We are not here concerned with the wisdom or propriety of Sec. 6, Rev.Rul. 65-92. Our question is whether the Commissioner abused his discretion in determining that the additions claimed by the taxpayer were not reasonable. The taxpayer says that the Commissioner's interpretation of Rev.Rul. 65-92 flies directly in the facet of Treasury Regulation Sec. 1.166-4(b) which says:


"What constitutes a reasonable addition to a reserve for bad debts shall be determined in the light of the facts existing at the close of the taxable year of the proposed addition. The reasonableness of the addition will vary as between classes of business and with conditions of business prosperity. It will depend primarily upon the total amount of debts outstanding as of the close of the taxable year, including those arising currently as well as those arising in prior taxable years, and the total amount of the existing reserve."

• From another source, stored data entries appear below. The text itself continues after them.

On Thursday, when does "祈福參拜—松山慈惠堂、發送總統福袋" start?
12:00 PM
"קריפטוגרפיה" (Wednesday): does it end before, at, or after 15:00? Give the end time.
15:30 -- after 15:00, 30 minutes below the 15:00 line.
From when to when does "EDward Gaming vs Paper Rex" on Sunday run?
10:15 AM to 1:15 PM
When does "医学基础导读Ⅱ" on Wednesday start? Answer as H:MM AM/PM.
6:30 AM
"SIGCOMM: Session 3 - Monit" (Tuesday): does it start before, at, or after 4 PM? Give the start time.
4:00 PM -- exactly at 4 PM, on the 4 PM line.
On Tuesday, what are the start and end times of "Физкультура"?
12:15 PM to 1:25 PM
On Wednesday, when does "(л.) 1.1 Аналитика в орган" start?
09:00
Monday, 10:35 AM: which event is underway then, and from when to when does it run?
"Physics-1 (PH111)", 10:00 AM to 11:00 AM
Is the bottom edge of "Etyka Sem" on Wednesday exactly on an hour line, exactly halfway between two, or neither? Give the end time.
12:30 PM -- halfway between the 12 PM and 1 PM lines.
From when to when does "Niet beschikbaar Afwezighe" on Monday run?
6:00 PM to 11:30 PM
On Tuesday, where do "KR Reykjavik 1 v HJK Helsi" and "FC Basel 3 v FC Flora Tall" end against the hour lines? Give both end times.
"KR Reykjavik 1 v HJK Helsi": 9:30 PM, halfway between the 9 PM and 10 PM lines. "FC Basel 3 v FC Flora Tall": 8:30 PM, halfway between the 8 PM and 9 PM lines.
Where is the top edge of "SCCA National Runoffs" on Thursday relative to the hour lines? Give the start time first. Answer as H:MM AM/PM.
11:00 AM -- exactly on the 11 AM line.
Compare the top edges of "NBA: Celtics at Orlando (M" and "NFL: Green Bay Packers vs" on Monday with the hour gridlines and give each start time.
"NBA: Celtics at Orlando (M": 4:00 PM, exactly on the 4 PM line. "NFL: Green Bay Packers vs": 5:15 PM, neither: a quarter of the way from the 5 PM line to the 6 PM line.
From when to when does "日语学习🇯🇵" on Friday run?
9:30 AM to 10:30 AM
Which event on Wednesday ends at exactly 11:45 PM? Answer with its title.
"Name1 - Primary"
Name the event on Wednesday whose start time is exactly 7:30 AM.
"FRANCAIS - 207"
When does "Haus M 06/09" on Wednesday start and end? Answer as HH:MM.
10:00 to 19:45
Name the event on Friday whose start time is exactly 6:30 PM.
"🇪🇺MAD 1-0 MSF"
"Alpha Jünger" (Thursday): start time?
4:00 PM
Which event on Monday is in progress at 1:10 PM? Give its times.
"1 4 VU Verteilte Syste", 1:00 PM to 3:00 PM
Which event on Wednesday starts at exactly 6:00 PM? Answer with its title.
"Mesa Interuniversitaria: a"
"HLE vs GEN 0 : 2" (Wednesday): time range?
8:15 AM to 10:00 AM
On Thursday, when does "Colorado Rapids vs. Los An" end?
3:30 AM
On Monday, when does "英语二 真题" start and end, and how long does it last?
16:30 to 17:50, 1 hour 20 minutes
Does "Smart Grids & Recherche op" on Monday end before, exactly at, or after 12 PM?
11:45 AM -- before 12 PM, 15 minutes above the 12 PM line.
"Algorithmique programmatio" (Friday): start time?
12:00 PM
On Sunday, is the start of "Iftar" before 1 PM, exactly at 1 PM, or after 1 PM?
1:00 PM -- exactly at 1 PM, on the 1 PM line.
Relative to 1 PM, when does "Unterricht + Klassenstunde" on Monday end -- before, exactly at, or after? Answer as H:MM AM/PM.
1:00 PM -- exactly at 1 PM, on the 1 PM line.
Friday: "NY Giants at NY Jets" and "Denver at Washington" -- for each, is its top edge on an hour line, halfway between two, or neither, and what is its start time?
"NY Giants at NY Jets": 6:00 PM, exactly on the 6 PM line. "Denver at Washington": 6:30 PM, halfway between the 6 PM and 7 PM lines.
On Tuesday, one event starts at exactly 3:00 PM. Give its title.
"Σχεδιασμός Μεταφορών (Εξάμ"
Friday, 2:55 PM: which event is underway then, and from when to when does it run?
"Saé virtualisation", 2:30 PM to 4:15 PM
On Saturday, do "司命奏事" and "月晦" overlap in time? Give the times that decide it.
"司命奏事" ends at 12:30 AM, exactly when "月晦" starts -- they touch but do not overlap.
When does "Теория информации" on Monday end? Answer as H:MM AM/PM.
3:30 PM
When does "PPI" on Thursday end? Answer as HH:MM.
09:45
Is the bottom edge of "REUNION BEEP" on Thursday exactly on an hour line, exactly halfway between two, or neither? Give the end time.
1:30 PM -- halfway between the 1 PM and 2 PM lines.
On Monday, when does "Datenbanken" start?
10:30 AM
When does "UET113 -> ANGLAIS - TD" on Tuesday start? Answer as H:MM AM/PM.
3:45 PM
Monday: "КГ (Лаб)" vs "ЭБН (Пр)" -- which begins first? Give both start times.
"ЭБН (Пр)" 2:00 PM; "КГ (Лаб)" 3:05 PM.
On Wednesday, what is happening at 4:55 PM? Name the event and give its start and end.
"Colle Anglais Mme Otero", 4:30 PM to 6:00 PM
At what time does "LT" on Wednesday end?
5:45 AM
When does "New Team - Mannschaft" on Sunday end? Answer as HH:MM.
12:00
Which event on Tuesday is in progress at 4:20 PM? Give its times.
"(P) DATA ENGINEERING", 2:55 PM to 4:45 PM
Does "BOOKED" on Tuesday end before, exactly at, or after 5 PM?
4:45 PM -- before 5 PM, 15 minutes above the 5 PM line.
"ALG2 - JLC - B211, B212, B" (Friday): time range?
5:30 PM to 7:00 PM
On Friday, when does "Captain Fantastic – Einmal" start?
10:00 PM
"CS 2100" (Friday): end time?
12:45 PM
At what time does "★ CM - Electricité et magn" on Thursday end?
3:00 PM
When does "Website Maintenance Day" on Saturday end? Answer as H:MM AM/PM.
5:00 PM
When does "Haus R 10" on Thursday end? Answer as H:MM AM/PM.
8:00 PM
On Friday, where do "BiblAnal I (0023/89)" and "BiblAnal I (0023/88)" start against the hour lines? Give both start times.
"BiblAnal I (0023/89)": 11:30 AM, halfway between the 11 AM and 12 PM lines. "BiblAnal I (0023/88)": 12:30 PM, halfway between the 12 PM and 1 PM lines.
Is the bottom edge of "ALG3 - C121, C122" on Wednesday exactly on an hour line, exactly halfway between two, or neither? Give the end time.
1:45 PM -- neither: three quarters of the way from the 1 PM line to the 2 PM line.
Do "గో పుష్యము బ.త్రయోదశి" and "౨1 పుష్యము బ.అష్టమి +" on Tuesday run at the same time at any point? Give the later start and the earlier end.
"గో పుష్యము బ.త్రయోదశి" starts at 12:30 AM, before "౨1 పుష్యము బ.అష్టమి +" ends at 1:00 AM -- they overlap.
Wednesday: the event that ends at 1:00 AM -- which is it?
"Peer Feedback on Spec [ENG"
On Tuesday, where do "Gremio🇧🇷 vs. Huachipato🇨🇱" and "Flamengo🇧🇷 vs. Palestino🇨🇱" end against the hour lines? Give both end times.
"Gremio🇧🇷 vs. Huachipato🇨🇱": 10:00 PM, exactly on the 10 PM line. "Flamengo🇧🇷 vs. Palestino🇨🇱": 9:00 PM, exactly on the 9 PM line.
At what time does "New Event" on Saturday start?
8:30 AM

This listing of factors to be considered in determining reasonableness is helpful but not determinative of the validity of the Commissioner's action. The taxpayer is entitled under the statute to a reserve for bad debts and may make reasonable additions thereto. Rev.Rul. 65-92 permits a reserve of 2.4% of the net outstanding loans. During the years in question the percentage of the taxpayer's bad debt reserve to net loans outstanding varied from 2.9% to 3.0%, thus exceeding the 2.4% prescribed by Rev.Rul. 65-92. We find nothing in the record to establish that the taxpayer needed a greater reserve. It may be that in the future the Treas. Reg. 1.166-4(b) factors will justify a higher reserve but we are concerned with the record presented, not with speculations over the future.


We take Sec. 6, Rev.Rul. 65-92, as advisory only. The issue is whether, in using the formula which it recognizes, the Commissioner wrongfully held that the additions to the reserve were unreasonable and so abused his discretion. See Patterson v. Pizitz, Inc., 5 Cir., 353 F.2d 267, 268-269, cert. denied 383 U.S. 910, 86 S.Ct. 895, 15 L.Ed.2d 666; Krim-Ko Corp., 16 T.C. 31, 37. On the record presented we find no abuse of discretion. If future developments result in an inadequacy of the uniform reserve provisions of Secs. 3, 4, 5, and 6, Rev.Rul. 65-92, to provide the reasonable addition to a reserve for bad debts permitted by Sec. 166(c) of the 1954 Code, the taxpayer has the alternative of using the probable experience method outlined in Sec. 7, Rev.Rul. 65-92.